Michelle Zavos, a Maryland adoption attorney for 27 years, said the Baltimore City Circuit Court became a same-sex friendly jurisdiction after it used its discretion to waive a home study for second parent adoptions — the adoption of a child by the second parent in the home who is not married to the legal parent of the child.
“[The court] said it seemed unreasonable to do an additional home study because the couple lives together,” Zavos said.
Baltimore city is no longer the only same-sex friendly adoption jurisdiction. Harvey Schweitzer, an adoption attorney at Schweitzer & Scherr, LLC, said he can’t think of a judge turning these cases down in any of the counties he regularly practices in.
“I think those days are gone,” he said. Schweitzer, along with Fairfax and Zavos, said successful same-sex adoptions are happening across the state in counties that were reluctant in the past.
Doug and Chris Maulden-Locke were aware of this growing acceptance when they decided to adopt a child in 2010. The couple was living in Centreville, Va., where an adoption by an unmarried same-sex couple wouldn’t be recognized. So in 2010, they moved to Rockville.

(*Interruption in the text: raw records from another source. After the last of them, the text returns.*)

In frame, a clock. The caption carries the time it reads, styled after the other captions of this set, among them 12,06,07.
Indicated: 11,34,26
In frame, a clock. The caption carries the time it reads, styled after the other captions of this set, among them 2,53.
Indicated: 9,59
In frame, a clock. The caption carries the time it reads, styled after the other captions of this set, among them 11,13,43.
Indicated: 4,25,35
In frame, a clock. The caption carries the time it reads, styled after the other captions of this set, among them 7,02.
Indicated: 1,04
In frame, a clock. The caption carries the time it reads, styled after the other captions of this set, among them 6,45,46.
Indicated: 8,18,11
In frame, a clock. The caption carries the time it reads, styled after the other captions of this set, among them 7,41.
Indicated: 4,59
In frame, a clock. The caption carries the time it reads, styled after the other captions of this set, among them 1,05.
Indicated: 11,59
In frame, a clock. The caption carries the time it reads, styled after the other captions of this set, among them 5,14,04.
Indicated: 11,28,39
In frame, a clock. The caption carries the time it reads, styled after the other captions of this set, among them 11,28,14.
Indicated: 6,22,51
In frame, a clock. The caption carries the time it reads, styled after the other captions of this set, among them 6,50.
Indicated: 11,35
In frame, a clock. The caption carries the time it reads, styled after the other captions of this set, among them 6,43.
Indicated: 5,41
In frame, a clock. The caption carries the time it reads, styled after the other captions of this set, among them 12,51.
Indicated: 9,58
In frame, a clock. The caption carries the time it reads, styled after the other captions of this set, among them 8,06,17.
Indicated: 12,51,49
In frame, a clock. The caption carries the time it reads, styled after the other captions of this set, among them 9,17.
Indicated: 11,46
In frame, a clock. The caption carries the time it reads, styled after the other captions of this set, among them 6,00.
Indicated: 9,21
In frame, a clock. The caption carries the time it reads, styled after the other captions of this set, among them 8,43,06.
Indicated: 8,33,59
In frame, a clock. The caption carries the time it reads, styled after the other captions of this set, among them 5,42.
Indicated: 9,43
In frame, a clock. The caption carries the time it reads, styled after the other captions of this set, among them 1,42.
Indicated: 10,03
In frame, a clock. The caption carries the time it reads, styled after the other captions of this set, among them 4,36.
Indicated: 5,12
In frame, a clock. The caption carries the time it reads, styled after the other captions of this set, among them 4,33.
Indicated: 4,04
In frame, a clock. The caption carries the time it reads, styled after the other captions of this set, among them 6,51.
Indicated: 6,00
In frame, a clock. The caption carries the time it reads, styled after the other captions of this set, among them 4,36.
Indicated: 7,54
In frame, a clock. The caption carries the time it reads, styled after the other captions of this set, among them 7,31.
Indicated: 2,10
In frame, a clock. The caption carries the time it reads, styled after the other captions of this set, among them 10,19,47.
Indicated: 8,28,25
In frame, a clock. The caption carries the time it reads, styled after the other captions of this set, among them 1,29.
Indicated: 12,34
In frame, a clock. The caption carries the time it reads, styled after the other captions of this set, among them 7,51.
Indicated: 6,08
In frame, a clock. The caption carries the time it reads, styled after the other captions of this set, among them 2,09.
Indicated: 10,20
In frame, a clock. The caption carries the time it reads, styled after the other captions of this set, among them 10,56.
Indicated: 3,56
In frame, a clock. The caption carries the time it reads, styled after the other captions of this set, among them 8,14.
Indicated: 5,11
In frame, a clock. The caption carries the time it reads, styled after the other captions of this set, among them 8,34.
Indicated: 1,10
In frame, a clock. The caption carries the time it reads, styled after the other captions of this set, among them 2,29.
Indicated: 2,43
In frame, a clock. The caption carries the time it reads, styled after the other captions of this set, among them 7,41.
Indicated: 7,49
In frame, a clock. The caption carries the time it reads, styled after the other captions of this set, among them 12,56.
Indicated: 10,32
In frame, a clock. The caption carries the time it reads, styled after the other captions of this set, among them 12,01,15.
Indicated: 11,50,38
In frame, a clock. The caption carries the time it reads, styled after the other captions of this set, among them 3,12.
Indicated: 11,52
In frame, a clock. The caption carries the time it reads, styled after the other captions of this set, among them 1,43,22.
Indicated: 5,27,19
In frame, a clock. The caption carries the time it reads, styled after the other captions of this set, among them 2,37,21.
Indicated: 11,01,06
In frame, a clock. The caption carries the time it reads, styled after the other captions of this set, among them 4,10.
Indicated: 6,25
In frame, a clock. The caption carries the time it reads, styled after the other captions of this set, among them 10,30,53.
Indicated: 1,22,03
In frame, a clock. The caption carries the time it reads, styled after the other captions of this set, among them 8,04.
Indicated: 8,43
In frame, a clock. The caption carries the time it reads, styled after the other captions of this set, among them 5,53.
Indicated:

Maryland law allows any person to adopt and courts have found that unmarried couples have the right to adopt.
The Maulden-Lockes didn’t have to wait long for a birth mother to choose them after they passed a background check and a home study.
“We had been told that a biracial, same-sex couple should expect to wait two to three years,” to find a willing birth mother, Doug Maulden-Locke said. “But it was just 10 days later, which is unheard of.”
And the courts were just as efficient in completing their adoption. In fact, Chris Maulden-Locke said, the judge was happy to grant the unmarried, same-sex couple the adoption of their now 2-year-old daughter, Mya.
“I don’t get a lot of happy occasions in court,” the judge said, according to Chris Maulden-Locke.
The Maulden-Lockes are part of a surge of same-sex couples seeking adoption. The proportion of same-sex couples who have adopted children nationally increased nine percentage points between 2000 and 2009, according to the Williams Institute, which specializes in sexual orientation and gender identity law.
“I think in the past two years, with same-sex marriage passing, it’s certainly become much more acceptable, much more understood,” said Chris Maulden-Locke, 37. “I’m just amazed. We’ve never had any sort of discomfort or made to feel awkward in preschool or daycare.”
In Maryland, more than 20 percent of same-sex couples are raising children, the 12th highest rate in the country, according to the 2010 U.S. Census.
Schweitzer said that heterosexual parents interacting with a growing number of gay parents at schools is one subtle factor contributing to their acceptance as parents.
“They’re seeing that gay people have a great track record of parenting,” he said.
Gay and lesbian parents are just as likely as heterosexual parents to provide supportive and healthy environments for their children, according to statistical data from the American Medical Association and American Psychological Association.
When she started working as an adoption attorney 27 years ago, Zavos said that around 10 percent of her same-sex clients were raising children together. Now, it’s about 80 percent.
The recognition of same-sex marriage in Maryland has given families an additional level of legal security, legal experts said.
“I think more and more gay people are raising children and [their] building families is more and more accepted,” Zavos said. “The fact of marriage coming along is a reflection of that.”
Chris and Doug Maulden-Locke, who have moved back to Virginia, said they are planning to legally get married. And if it didn’t require them to leave Virginia, they would adopt again.
“Virginia is in the process of changing, but it’s about 20 years behind Maryland,” Goldwater said. “We’re seeing instances in Virginia just like how Maryland started in Baltimore City a number of years ago. It’s a reflection of changing social times.”